Georgetown University’s Newspaper of Record since 1920

The Hoya

Georgetown University’s Newspaper of Record since 1920

The Hoya

Georgetown University’s Newspaper of Record since 1920

The Hoya

Three Races, Three Trophies for Campbell at Singlehanded Championships

Not even tropical storm-strength gusts could keep Georgetown senior Andrew Campbell from winning the division singlehanded championship for the third time in three attempts.

Campbell took home the Carl Van Duyne Trophy for his 39-point, first-place finish. Campbell had a 25-point margin over the next-closest competitor, sophomore Chris Branning of host school Kings Point. Branning’s 64-point finish edged junior Alex Steele of St. Mary’s by just one point, but another five points separated Steele from fourth place. The three top finishers will go on to the national competition at the University of Waikiki in Kaneohe, Hawaii, on Nov. 18-20, where Campbell will look to win a third title.

Saturday’s racing started with winds of 15-20 knots, or 17-23 miles per hour, but by the fourth race the winds had built up to 20-25 knots (23-29 miles per hour) with gusts up to 51 knots, or about 58 miles per hour – about the strength of a tropical storm.

“Sails were just exploding as you were sailing upwind,” Georgetown Head Coach Mike Callahan said. “It was not only dangerous, but also very difficult conditions to sail in.”

Luckily for the competitors, Sunday’s winds slowed down throughout the day.

Campbell picked up four first-places finishes out of 13 completed races.

Although Campbell’s teammates were competing at the Storm Trysail Open, located 250 miles southeast from Kings Point, N.Y., in Annapolis, Md., those Hoyas were not spared from Mother Nature’s wrath on Saturday, either.

Despite the weather and the unusual style of offshore sailing, Georgetown won both divisions for the overall victory. In three races, the Hoya crew on the “Kincsem” claimed two wins and a runner-up finish while those on the “Lora Ann” took two first places and a fifth. Junior Dan Esdorn skippered the “Kincsem,” and senior Ed DuMoulin was in charge of the “Lora Ann.”

Because Georgetown’s sailing team does not have the boats used in offshore sailing, Callahan was impressed by the Hoyas’ ability to quickly learn how to sail them.

“It’s a big learning curve out there,” he said, noting the troubles that sailors have at first with the 40-foot-long boats that carry crews of 15. “By your third race, you look like a really good crew out there, boats sailing fast,” he said. “It was impressive that they were about to go out there and win both divisions.”

The women’s team also competed last weekend in Annapolis, d. – this time at the Navy Fall Women’s Regatta. Georgetown took third out of 13 schools with 202 points, 30 behind first-place Yale and seven behind Dartmouth.

“We were very happy with the results,” Callahan said.

The regatta included two divisions of regular, two-person racing but also has a division of lasers, the boats used in singlehanded racing. Sailing lasers is unusual for collegiate sailors, but junior Jessica Stewart was able to earn a sixth-place performance.

The division-B team of sophomore skipper Blaire Herron and junior crew Emily Siguler came in three points short of first in their division with a 43.

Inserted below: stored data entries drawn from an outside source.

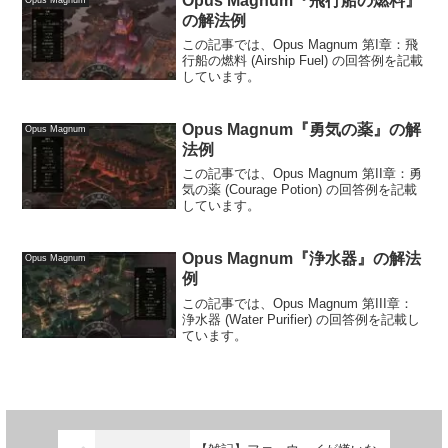
Opus Magnum『飛行船の燃料』
の解法例
この記事では、Opus Magnum 第I章：飛
行船の燃料 (Airship Fuel) の回答例を記載
しています。
Opus Magnum『勇気の薬』の解
Opus Magnum
法例
この記事では、Opus Magnum 第II章：勇
気の薬 (Courage Potion) の回答例を記載
しています。
Opus Magnum『浄水器』の解法
Opus Magnum
例
この記事では、Opus Magnum 第III章：
浄水器 (Water Purifier) の回答例を記載し
ています。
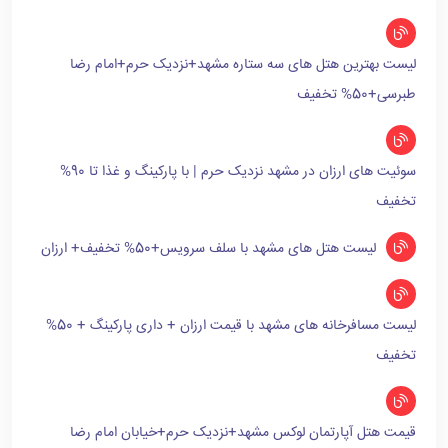
لیست بهترین هتل های سه ستاره مشهد+نزدیک حرم+امام رضا
طبرسی+50% تخفیف
سوئیت های ارزان در مشهد نزدیک حرم | با پارکینگ و غذا تا 90%
تخفیف
لیست هتل های مشهد با سلف سرویس+50% تخفیف+ ارزان
لیست مسافرخانه های مشهد با قیمت ارزان + داری پارکینگ + 50%
تخفیف
قیمت هتل آپارتمان لوکس مشهد+نزدیک حرم+خیابان امام رضا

Senior Derby Anderson skippered the sixth-place A-division boat for the Hoyas, and senior Megan Melican and freshman Carly Chamberlain each sailed half of the races.

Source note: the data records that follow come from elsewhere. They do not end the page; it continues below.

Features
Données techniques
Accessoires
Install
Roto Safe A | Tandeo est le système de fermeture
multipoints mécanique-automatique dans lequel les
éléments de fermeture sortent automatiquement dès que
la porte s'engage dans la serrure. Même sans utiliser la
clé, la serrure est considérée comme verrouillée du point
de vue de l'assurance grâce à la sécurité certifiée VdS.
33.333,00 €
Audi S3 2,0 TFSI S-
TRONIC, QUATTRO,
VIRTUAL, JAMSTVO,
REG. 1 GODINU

This weekend, Georgetown will compete in two events, including the Navy Fall Regatta in Annapolis. With the top schools from both the East and West Coast schools in attendance, “It kind of gives you a sense of really where you are,” Callahan said.

Campbell will be conspicuously absent from the regatta as he will take a weekend off from competition. Without him sailing the singlehanded lasers in Division C, Callahan said he hopes for a top-10 finish.

The women, meanwhile, will go to the Yale Women’s Regatta this weekend in New Haven, Conn.